Человек выжил, так как Бог когда хочет — побеждается и естественный порядок. Естественный порядок говорил: это смерть. Бог сказал: нет. За эти шесть лет человек по-настоящему постепенно воцерковился, до этого в храм ходила супруга, а он — на праздники. Служб они не пропускали теперь уже вместе. Вместе не пропускали и домашних молитв. Он очень уставал на работе, как и его жена, она говорила ему с любовью: ты устал, присядь, можно, когда устал, молиться и сидя, — а он говорил, что и для Бога нужно потрудиться, я потружусь, милая.
Вот так, спустя шесть лет, трудящимся и призвал его Господь к Себе. Произошел несчастный случай на работе. И снова от мира прозвучало: «Это — смерть». Прозвучало, чтобы сбить с ног ближних. Окружающие говорили: «как же так, ведь вы ходили в Церковь, почему Бог не отвел?». Откуда окружающим было знать, что в эти шесть лет шла война с поражениями и победами, сколько в огне этих битв обнаружилось и сгорело всего ненужного, вредного и наносного. Как ковался новый человек, не для этого мира, конец которого смерть. Мысли Его — не наши мысли, и мудрость века сего — безумство перед Богом. От этой мудрости века и вопросы, толкающие в уныние. От неё смятение и непонимание. Нам заповедано: «Не бойся, только веруй» (Мк.5:36).
Сын Божий говорит: «Я есмь воскресение и жизнь; верующий в Меня, если и умрет, оживет. И всякий, живущий и верующий в Меня, не умрет вовек» (Ин.11:25-26).
Многое в нашей жизни происходит для того именно, чтобы мы не узрели смерти во век. Но видим ли мы это? Мыслящим неглубоко людям зачастую кажется, что Бог нужен, чтобы исцелить неизлечимую болезнь, чтобы пятью хлебами насытить 5000 человек, и если получается не так, тогда вера — безумие. Потому что, по такому рассуждению, весь смысл жизни так или иначе состоит в потреблении, и у всего есть своя потребительская цена и смысл, и если нет потребительский возможности и способности — то и смысла в происходящем нет.
Я вспоминаю Андрея: с 18 до 35 лет он пролежал без возможности полноценно двигаться и в конце жизни даже самостоятельно глотать жидкую пищу. Так, лёжа, он пришел к вере или, точнее, к нему лежащему пришел Бог. Почему я так говорю, — потому что я узнал его уже таким, имеющим веру, а до меня с ним никто об этом не общался. Он с радостью причащался Святых Христовых Таин. Его мама не могла его понять в том смысле, что в нем не было никакого ропота на свою судьбу, на Бога. Она говорила: «неужели тебе не обидно: твои сверстники пьют эту жизнь, а ты лежишь. Как Бог мог допустить такое?». Всегда как мог он показывал, что так говорить нельзя.

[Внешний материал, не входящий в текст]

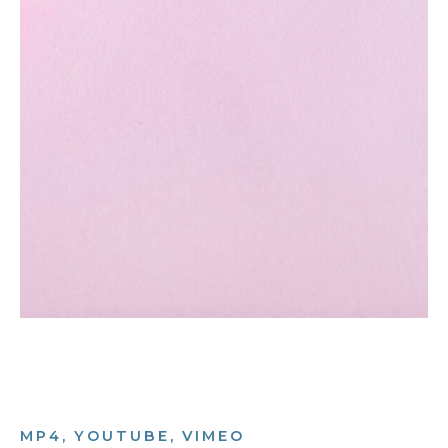
MP4, YOUTUBE, VIMEO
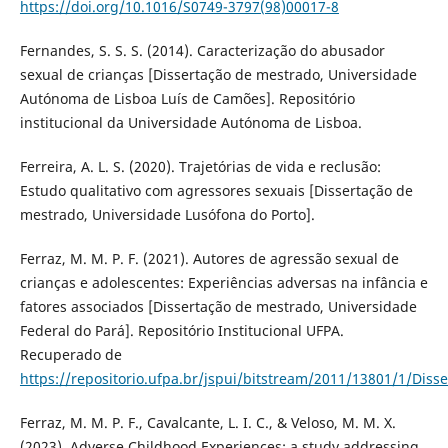
https://doi.org/10.1016/S0749-3797(98)00017-8
Fernandes, S. S. S. (2014). Caracterização do abusador
sexual de crianças [Dissertação de mestrado, Universidade
Autónoma de Lisboa Luís de Camões]. Repositório
institucional da Universidade Autónoma de Lisboa.
Ferreira, A. L. S. (2020). Trajetórias de vida e reclusão:
Estudo qualitativo com agressores sexuais [Dissertação de
mestrado, Universidade Lusófona do Porto].
Ferraz, M. M. P. F. (2021). Autores de agressão sexual de
crianças e adolescentes: Experiências adversas na infância e
fatores associados [Dissertação de mestrado, Universidade
Federal do Pará]. Repositório Institucional UFPA.
Recuperado de
https://repositorio.ufpa.br/jspui/bitstream/2011/13801/1/Dis
Ferraz, M. M. P. F., Cavalcante, L. I. C., & Veloso, M. M. X.
(2023). Adverse Childhood Experiences: a study addressing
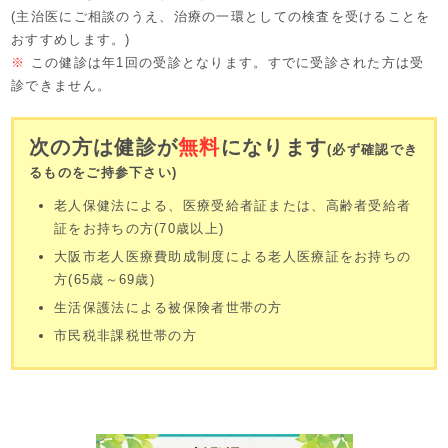
(主治医にご相談のうえ、治療の一環としての検査を受けることを
◎選択検査
おすすめします。)
心電図･眼底･貧血検査(Ht,Hb,RB
※
この健診は年1回の受診となります。すでに受診された方は受
うちから必要な検査を行います
診できません。
次の方は健診が
無料
になります
肝
(必ず確認でき
炎
るものをご持参下さい)
ウ
大阪市在住の
老人保健法による、医療受給者証または、高齢者受給者
イ
40歳以上の
肝炎ウィルス(B型、C型)の血液検
証をお持ちの方(70歳以上)
ル
方
大阪市老人医療費助成制度による老人医療証をお持ちの
ス
方(65歳～69歳)
検
査
生活保護法による被保険者世帯の方
市民税非課税世帯の方
胃
が
大阪市在住の
X線による直接撮影(バリウムを飲
ん
40歳以上の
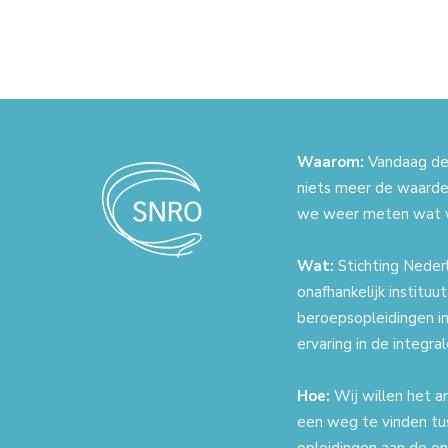
Waarom:
Vandaag de 
niets meer de waarde
we weer meten wat 
Wat:
Stichting Nederl
onafhankelijk instituu
beroepsopleidingen in
ervaring in de integr
Hoe:
Wij willen het a
een weg te vinden tu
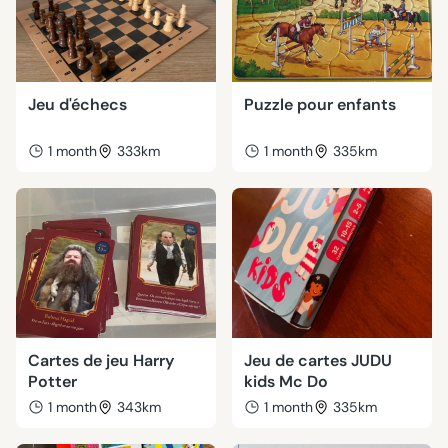
Jeu d'échecs
Puzzle pour enfants
1 month
333km
1 month
335km
Cartes de jeu Harry
Jeu de cartes JUDU
Potter
kids Mc Do
1 month
343km
1 month
335km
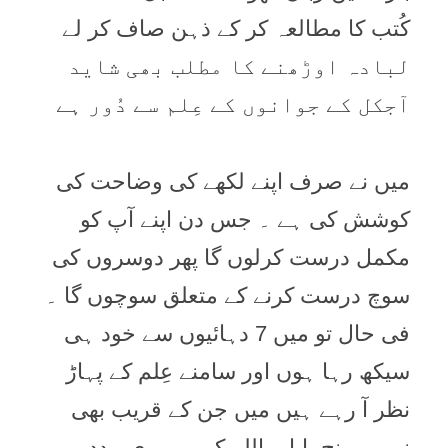
کُتب کا مطالعہ کر کے ذہن صاف کر لے
لبادہ اوڑھنے کا مطلب بھی شاید
آجکل کے جوانوں کے عِلم سے دُور ہے
میں نے صرف اپنے لکھے کی وضاحت کی
کوشش کی ہے ۔ جس دن اپنے آپ کو
مکمل درست کرلوں گا پھر دوسروں کی
سوچ درست کرنے کے متعلق سوچوں گا ۔
فی حال تو میں 7 دہائیوں سے خود ہی
سیکھ رہا ہوں اور سامنے عِلم کے پہاڑ
نظر آ رہے ہیں میں جن کے قریب بھی
نہیں پہنچ پایا ۔ اللہ کریم میری مدد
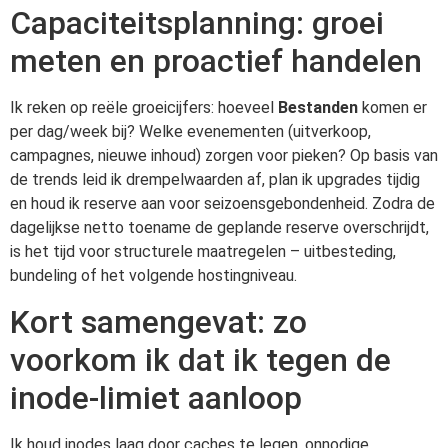
Capaciteitsplanning: groei
meten en proactief handelen
Ik reken op reële groeicijfers: hoeveel
Bestanden
komen er
per dag/week bij? Welke evenementen (uitverkoop,
campagnes, nieuwe inhoud) zorgen voor pieken? Op basis van
de trends leid ik drempelwaarden af, plan ik upgrades tijdig
en houd ik reserve aan voor seizoensgebondenheid. Zodra de
dagelijkse netto toename de geplande reserve overschrijdt,
is het tijd voor structurele maatregelen – uitbesteding,
bundeling of het volgende hostingniveau.
Kort samengevat: zo
voorkom ik dat ik tegen de
inode-limiet aanloop
Ik houd inodes laag door caches te legen, onnodige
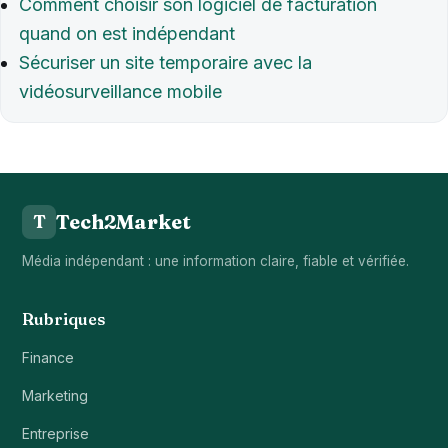
Comment choisir son logiciel de facturation
quand on est indépendant
Sécuriser un site temporaire avec la
vidéosurveillance mobile
Tech2Market
T
Média indépendant : une information claire, fiable et vérifiée.
Rubriques
Finance
Marketing
Entreprise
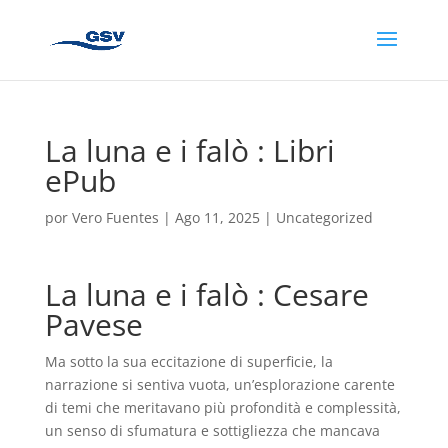
La luna e i falò : Libri
ePub
por
Vero Fuentes
|
Ago 11, 2025
|
Uncategorized
La luna e i falò : Cesare
Pavese
Ma sotto la sua eccitazione di superficie, la
narrazione si sentiva vuota, un’esplorazione carente
di temi che meritavano più profondità e complessità,
un senso di sfumatura e sottigliezza che mancava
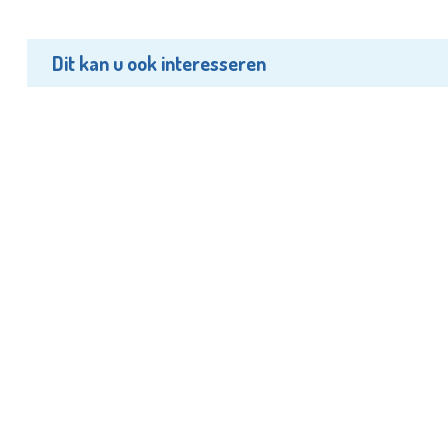
Dit kan u ook interesseren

Ему Бог открылся, и он понимал то, что для нее было сокрыто под внешними неприглядными фактами как болезнь или несправедливость.
Жизнь иногда может выглядеть как неприглядный клочок земли под бурьянами, в сравнении с возделанным шикарным черноземом соседей; и только хозяин этого клочка знает, что на его территории зарыт огромный клад. Знай бы кто — продал бы все свои земли, чтобы купить этот клочок. Господь взял его к Себе, когда он полностью вызрел, лицо его на смертном одре проповедовало радость Воскресения, это заметили и дети воскресной школы, знавшие его. К вере впоследствии пришла и мать Андрея.
Жизнь несётся, как скорый поезд, и за его окнами порой не рассмотришь вещи и попроще. Беда, если нет духовных остановок, — по ним можно хотя бы определить, в каком направлении движется состав. А то ведь может оказаться, что станция прибытия не соответствует ожиданиям. Наши службы в нашей Церкви и наше общение — есть эти духовные остановочки.